To narrow down the result set, you can specify a filter that lists the fields you want to receive in the query results. You do this by using the fields parameter.
For example, let’s query for Thomson Reuters in Open Permid data, but specifiy that we only want to receive the name of the company, and the year it was founded. The query would look like this:
<cm-well-host>/permid.org?op=search&qp=CommonName.mdaas::Thomson%20Corp,type.rdf:Organization&fields=CommonName.mdaas,organizationFoundedYear.mdaas&with-data
The results would then be:
@prefix mdaas: <http://ont.thomsonreuters.com/mdaas/> . @prefix sys: <http://cm-well-ppe.int.thomsonreuters.com/meta/sys#> . @prefix nn:<http://cm-well-ppe.int.thomsonreuters.com/meta/nn#> . @prefix xsd: <http://www.w3.org/2001/XMLSchema#> . @prefix o: <http://permid.org/> . { o:1-5044334019 sys:dataCenter "na" ; sys:indexTime "1444833797895"^^xsd:long ; sys:lastModified "2015-09-21T21:01:48.541Z"^^xsd:dateTime ; sys:parent "/permid.org" ; sys:path "/permid.org/1-5044334019" ; sys:type "$anon$1" ; sys:uuid "078e1d7f7caf6c376eec5437c539ce2c" ; mdaas:CommonName "Thomson Corp" ; mdaas:organizationFoundedYear "1972" . }
Note
System fields are always returned regardless of the fields filter, but the only object fields returned are those we requested.
Searching by Value Ranges¶
So far our query examples have used field values of the string type. But CM-Well also supports number and date values.
Suppose we want to search for all the organizations that were founded after the year 2014. We could use this query:
<cm-well-host>/permid.org?op=search&qp=organizationFoundedYear.mdaas>2014,type.rdf:Organization&with-data&format=ttl
Note
Note the use of the > operator, which relates to the year as a numeric value. You can use 4 comparators on numeric field values: >, <, >>, <<. (See table below.)
The various comparators that you can use in queries are:
Comparator | Type |
---|---|
: | Partial match |
:: | Exact match |
~ | Fuzzy match |
\< | Less than |
> | Greater than |
\<< | Less than or equal to |
>> | Greater than or equal to |
Retrieving Historic Versions¶
When an infoton is updated in CM-Well, the older version is saved as is, and a new, updated version is created. The entity's CM-Well URI (for instance, the URI containing the permID, for an organization or person) always points to the most recent version.

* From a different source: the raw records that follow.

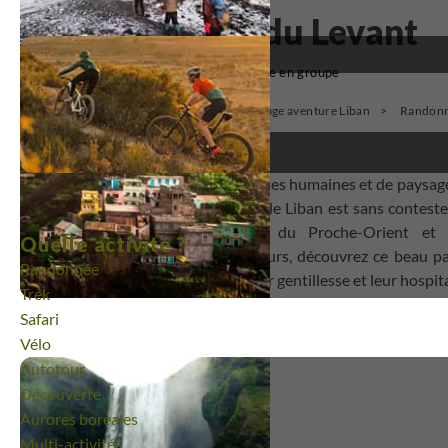
Les portes du Levant
(4)
Voyage en groupe
Voyage Moyen-Orient
Voyage aventure Liban
Randonn
Tant d’histoires, de richesses humaines et de paysages
A la croisée des chemins, le Liban est sans conteste
l’histoire plurimillénaire du Proche-Orient 
Quelle activité ?
géographique. En neuf jours, découvrez ce beau pa
Randonnée
gagner votre cœur par leur gentillesse et leur hospita
Trek
Safari
Vélo
Autotour
Les plus Terdav
Découverte
Aurores boréales
Multi-activités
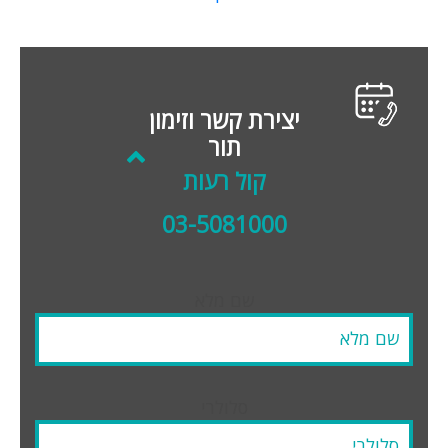
יצירת קשר וזימון
תור
קול רעות
03-5081000
שם מלא
סלולרי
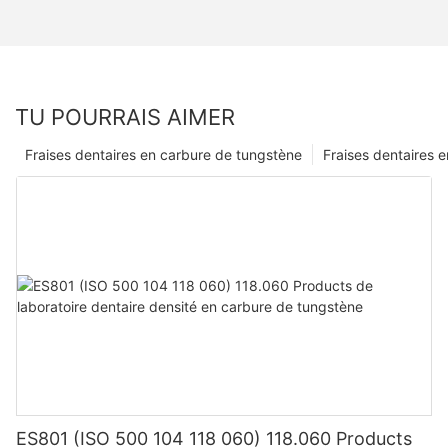
TU POURRAIS AIMER
Fraises dentaires en carbure de tungstène
Fraises dentaires e
ES801 (ISO 500 104 118 060) 118.060 Products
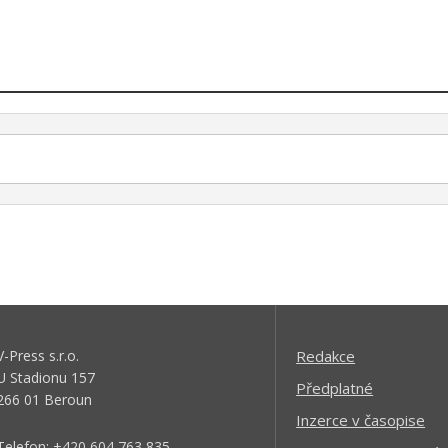
V-Press s.r.o.
Redakce
U Stadionu 157
Předplatné
266 01 Beroun
Inzerce v časopise
Telefon: +420 604 763 835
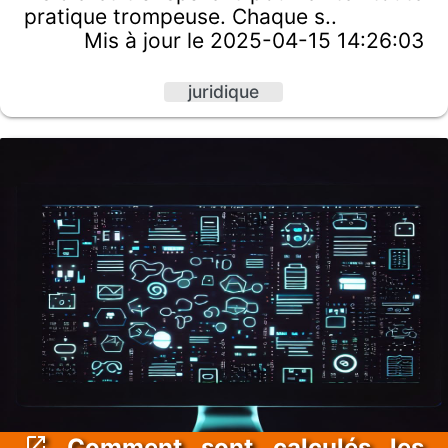
pratique trompeuse. Chaque s..
Mis à jour le 2025-04-15 14:26:03
juridique
Comment sont calculés les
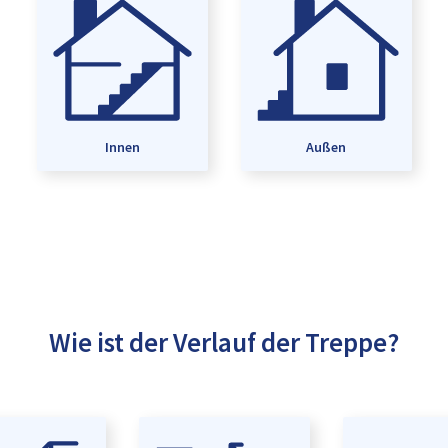
Innen
Außen
Wie ist der Verlauf der Treppe?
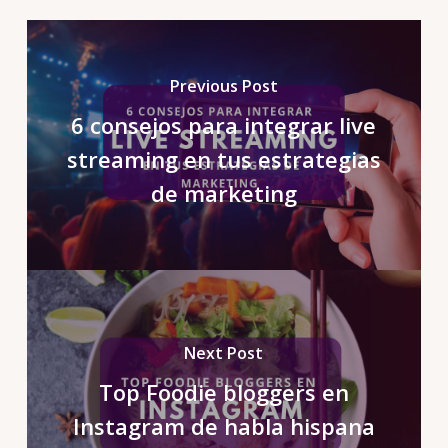
Previous Post
6 consejos para integrar live
streaming en tus estrategias
de marketing
Next Post
Top Foodie bloggers en
Instagram de habla hispana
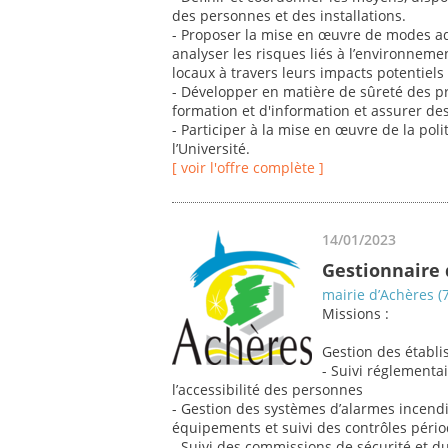
des personnes et des installations.
- Proposer la mise en œuvre de modes ada
analyser les risques liés à l’environnemen
locaux à travers leurs impacts potentiels
- Développer en matière de sûreté des p
formation et d'information et assurer de
- Participer à la mise en œuvre de la pol
l’Université.
[ voir l'offre complète ]
14/01/2023
Gestionnaire d
mairie d’Achères (
Missions :
Gestion des établi
- Suivi réglementai
l’accessibilité des personnes
- Gestion des systèmes d’alarmes incendi
équipements et suivi des contrôles péri
- Suivi des commissions de sécurité et du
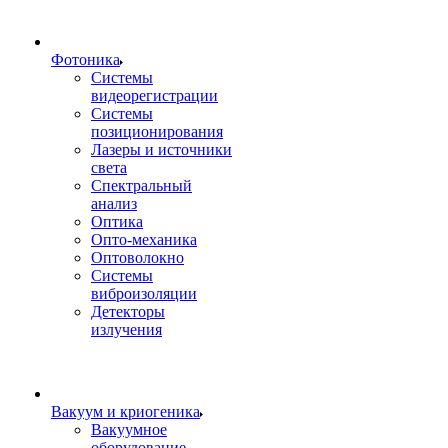
Фотоника
Cистемы
видеорегистрации
Системы
позиционирования
Лазеры и источники
света
Спектральный
анализ
Оптика
Опто-механика
Оптоволокно
Системы
виброизоляции
Детекторы
излучения
Вакуум и криогеника
Вакуумное
оборудование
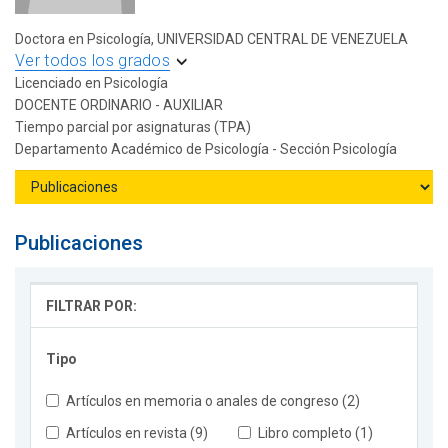
Doctora en Psicología, UNIVERSIDAD CENTRAL DE VENEZUELA
Ver todos los grados
Licenciado en Psicología
DOCENTE ORDINARIO - AUXILIAR
Tiempo parcial por asignaturas (TPA)
Departamento Académico de Psicología - Sección Psicología
Publicaciones
FILTRAR POR:
Tipo
Artículos en memoria o anales de congreso (2)
Artículos en revista (9)
Libro completo (1)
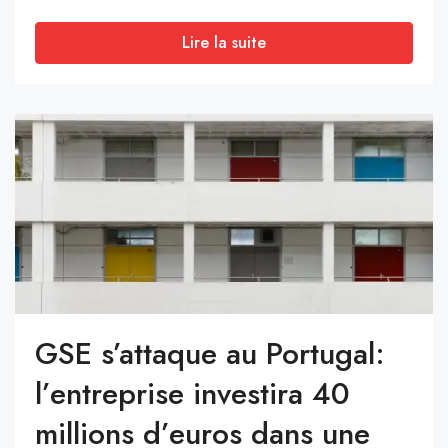
Lire la suite
GSE s’attaque au Portugal:
l’entreprise investira 40
millions d’euros dans une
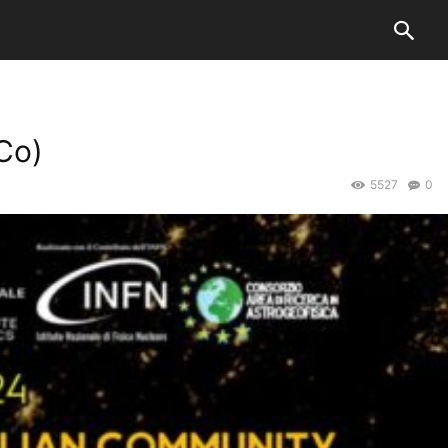
Co)
5527
0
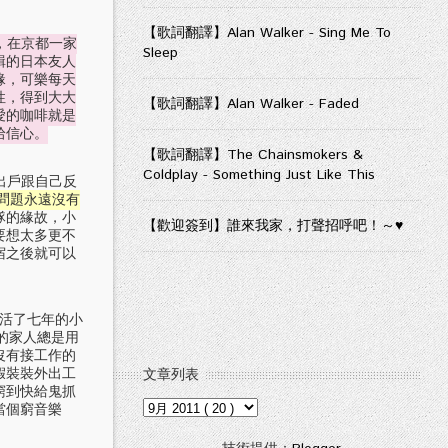
【歌詞翻譯】Alan Walker - Sing Me To
，在京都一家
Sleep
輯的日本友人
緣，可樂每天
性，得到大大
【歌詞翻譯】Alan Walker - Faded
愛的咖啡就是
拾信心。
【歌詞翻譯】The Chainsmokers &
Coldplay - Something Just Like This
出戶跟自己反
問題永遠沒有
隊的緣故，小
【歡迎簽到】誰來我家，打聲招呼吧！～♥
要想太多更不
宿之後就可以
活了七年的小
的家人總是用
沒有接工作的
文章列表
假裝裝外出工
窮到快給鬼抓
當個窮音樂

You can choose to retrieve all historical versions of an infoton. To do this, include the with-history flag in the query.
For example:
<cm-well-host>/data.com/2-a6165f1cadc6b7d592e27384ca5d58733b7a4a249b1d4bd935800ebfa59fae63?with-history&format=ttl
This query returns at least two versions of the entity's infoton.
Note
The order in which historical versions are returned is unpredictable, so you’ll likely want to rank the results yourself in your application, using the sys:lastModified attribute.